** Text excerpt follows **

It's the end of the world as we know it, and movies, books and theater feel fine.
That's because the apocalypse — a staple of pop culture now on display in M. Night Shyamalan's movie "Knock at the Cabin" as well as the Jungle Theater/Trademark Theater world premiere "5"— is the gift that keeps on giving to creative types. Using the end times to force characters to decide what's important offers rich possibilities, according to JuCoby Johnson, who wrote and stars in "5" (now in previews, it opens Saturday).
"It felt like the end of the world," Johnson recalls of the COVID-19 lockdown.
In 2020, he already was working on a play about friends (played by Johnson and Eric Hagen) who run a convenience store and who quiz each other about music. But the pandemic suggested a way of introducing conflict in "5": Maybe there's an apocalypse on the way. And maybe the men and their friends disagree about it.
"Knowing you don't have a lot of time, I think it makes you a bit more urgent, more direct," said Johnson. "The patience you would usually have in some situations, you don't have now. Maybe you don't mince words the way you used to. And that can be a good thing or a bad thing."
In the same way that all of us are dying but an actual death can bring that into focus, we also know the world will end someday but not when. Johnson thinks forcing characters to deal with the "when" is a great way to raise the stakes for them.
He's not alone. "Knock at the Cabin," in which that knock introduces mysterious visitors who tell members of a family the world will end if one of them doesn't sacrifice themselves, uses the threat of apocalypse to zero in on moral choices. Cormac McCarthy's novel "The Road" (and the movie version, starring Viggo Mortensen) depicts a post-apocalyptic world that seems to contain just two people, a man and his son. Having lost everything, they learn what they can't do without.
"When you think that everything you see could be gone, it changes the way you live," argues Johnson, who grew up in Florida, in a Southern Baptist tradition that emphasizes that the end is near. "While I don't spend every day thinking, 'Today is my last day on Earth,' I do understand better how much is out of my control. I think accepting what you don't know changes how you do things."

** End of Text excerpt **
** Entries shown follows **

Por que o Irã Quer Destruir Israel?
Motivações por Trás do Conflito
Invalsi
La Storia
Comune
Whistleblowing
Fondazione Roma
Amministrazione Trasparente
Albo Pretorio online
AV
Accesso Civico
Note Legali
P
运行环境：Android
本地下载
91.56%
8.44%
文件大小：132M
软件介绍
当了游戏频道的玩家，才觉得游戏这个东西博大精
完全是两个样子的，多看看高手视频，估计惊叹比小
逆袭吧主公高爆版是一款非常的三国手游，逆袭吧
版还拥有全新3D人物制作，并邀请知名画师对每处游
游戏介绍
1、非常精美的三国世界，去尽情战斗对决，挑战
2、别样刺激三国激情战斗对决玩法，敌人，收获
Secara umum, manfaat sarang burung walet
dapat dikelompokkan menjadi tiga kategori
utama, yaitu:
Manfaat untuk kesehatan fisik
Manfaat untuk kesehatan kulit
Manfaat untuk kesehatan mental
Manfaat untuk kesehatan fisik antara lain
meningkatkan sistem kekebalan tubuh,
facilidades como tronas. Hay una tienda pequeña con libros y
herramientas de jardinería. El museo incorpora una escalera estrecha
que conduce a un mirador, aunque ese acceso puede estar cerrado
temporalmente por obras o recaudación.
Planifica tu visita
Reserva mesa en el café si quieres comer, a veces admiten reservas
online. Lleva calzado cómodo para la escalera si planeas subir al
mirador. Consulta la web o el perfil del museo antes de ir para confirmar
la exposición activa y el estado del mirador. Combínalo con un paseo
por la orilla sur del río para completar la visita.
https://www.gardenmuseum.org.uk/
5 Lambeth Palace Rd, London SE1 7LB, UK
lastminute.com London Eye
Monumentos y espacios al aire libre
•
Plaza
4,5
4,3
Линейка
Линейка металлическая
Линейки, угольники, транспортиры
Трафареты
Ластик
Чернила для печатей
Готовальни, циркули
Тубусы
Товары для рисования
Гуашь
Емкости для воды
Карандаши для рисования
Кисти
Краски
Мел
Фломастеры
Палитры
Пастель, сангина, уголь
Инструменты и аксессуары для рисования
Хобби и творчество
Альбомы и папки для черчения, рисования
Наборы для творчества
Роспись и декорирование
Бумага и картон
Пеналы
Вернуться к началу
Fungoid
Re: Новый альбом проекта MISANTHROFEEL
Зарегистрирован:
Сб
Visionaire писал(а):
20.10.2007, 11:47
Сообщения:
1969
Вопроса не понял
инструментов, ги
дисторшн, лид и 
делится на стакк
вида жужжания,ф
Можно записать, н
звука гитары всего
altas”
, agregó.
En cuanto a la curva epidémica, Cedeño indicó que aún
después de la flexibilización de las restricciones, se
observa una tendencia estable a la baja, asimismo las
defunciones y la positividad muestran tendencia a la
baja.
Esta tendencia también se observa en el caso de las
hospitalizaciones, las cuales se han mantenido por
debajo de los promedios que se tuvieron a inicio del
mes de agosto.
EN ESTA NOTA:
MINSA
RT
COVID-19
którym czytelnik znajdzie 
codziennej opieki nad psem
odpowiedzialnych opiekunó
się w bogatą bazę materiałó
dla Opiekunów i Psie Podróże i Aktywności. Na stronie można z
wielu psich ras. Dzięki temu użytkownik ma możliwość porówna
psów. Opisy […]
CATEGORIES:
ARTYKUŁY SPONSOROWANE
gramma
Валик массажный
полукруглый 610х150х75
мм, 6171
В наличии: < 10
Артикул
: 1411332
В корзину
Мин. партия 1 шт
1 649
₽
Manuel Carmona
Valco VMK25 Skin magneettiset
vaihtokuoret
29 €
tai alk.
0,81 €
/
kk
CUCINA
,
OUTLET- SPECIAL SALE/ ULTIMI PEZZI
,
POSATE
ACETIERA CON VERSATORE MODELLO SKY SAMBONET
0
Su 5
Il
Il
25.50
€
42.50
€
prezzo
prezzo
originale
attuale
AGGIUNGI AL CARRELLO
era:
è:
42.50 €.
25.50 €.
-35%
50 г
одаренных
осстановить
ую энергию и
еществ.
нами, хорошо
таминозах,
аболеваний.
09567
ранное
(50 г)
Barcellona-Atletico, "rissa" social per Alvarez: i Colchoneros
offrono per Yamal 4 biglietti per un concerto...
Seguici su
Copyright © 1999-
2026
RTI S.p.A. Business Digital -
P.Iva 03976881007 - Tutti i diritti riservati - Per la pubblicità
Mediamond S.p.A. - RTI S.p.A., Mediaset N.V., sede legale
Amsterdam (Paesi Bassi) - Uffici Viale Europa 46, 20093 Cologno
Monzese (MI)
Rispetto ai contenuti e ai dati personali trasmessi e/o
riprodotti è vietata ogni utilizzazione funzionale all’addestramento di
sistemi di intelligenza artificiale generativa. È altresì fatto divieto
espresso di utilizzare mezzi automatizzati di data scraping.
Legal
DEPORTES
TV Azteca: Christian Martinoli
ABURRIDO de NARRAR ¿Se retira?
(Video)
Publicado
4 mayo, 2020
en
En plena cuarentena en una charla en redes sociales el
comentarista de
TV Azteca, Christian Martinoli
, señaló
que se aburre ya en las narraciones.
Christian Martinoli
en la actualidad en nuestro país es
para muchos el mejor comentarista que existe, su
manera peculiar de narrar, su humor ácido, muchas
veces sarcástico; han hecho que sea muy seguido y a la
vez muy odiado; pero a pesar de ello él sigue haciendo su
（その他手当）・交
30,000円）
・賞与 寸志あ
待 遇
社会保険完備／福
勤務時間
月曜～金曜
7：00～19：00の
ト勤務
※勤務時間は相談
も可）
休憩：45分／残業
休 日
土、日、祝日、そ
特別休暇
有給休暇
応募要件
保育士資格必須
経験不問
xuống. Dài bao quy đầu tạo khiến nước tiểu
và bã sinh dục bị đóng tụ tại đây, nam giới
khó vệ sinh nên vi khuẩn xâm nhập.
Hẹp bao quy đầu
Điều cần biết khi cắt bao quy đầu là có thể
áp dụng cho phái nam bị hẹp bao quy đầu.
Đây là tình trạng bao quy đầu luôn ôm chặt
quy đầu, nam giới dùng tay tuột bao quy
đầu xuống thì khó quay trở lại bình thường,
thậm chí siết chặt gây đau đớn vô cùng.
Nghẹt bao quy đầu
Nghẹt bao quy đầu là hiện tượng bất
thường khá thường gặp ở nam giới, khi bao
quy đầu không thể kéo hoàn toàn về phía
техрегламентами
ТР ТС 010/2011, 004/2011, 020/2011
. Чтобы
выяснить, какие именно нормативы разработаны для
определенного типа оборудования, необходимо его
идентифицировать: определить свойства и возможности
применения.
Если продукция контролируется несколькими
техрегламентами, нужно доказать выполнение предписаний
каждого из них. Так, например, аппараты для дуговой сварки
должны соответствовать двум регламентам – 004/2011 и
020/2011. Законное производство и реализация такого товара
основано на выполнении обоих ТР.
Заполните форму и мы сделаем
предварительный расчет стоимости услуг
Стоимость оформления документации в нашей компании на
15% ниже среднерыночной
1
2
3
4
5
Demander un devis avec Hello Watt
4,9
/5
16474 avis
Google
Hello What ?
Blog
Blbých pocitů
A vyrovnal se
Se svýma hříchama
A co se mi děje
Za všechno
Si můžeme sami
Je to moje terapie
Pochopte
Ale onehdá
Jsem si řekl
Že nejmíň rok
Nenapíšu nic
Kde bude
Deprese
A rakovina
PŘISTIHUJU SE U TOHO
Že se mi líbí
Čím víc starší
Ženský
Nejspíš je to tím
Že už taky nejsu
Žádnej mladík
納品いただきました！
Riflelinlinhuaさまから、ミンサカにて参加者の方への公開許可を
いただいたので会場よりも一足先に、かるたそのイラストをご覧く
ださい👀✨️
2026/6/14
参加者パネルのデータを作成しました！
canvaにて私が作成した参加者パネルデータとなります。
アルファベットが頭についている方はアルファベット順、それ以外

** End of Entries shown **

● Aim of the task:
In the article on apocalypse stories, rewrite the passage starting at "He's not alone." and ending at "can't do without.", changing "novel" to "book".

● Response below:
He's not alone. "Knock at the Cabin," in which that knock introduces mysterious visitors who tell members of a family the world will end if one of them doesn't sacrifice themselves, uses the threat of apocalypse to zero in on moral choices. Cormac McCarthy's book "The Road" (and the movie version, starring Viggo Mortensen) depicts a post-apocalyptic world that seems to contain just two people, a man and his son. Having lost everything, they learn what they can't do without.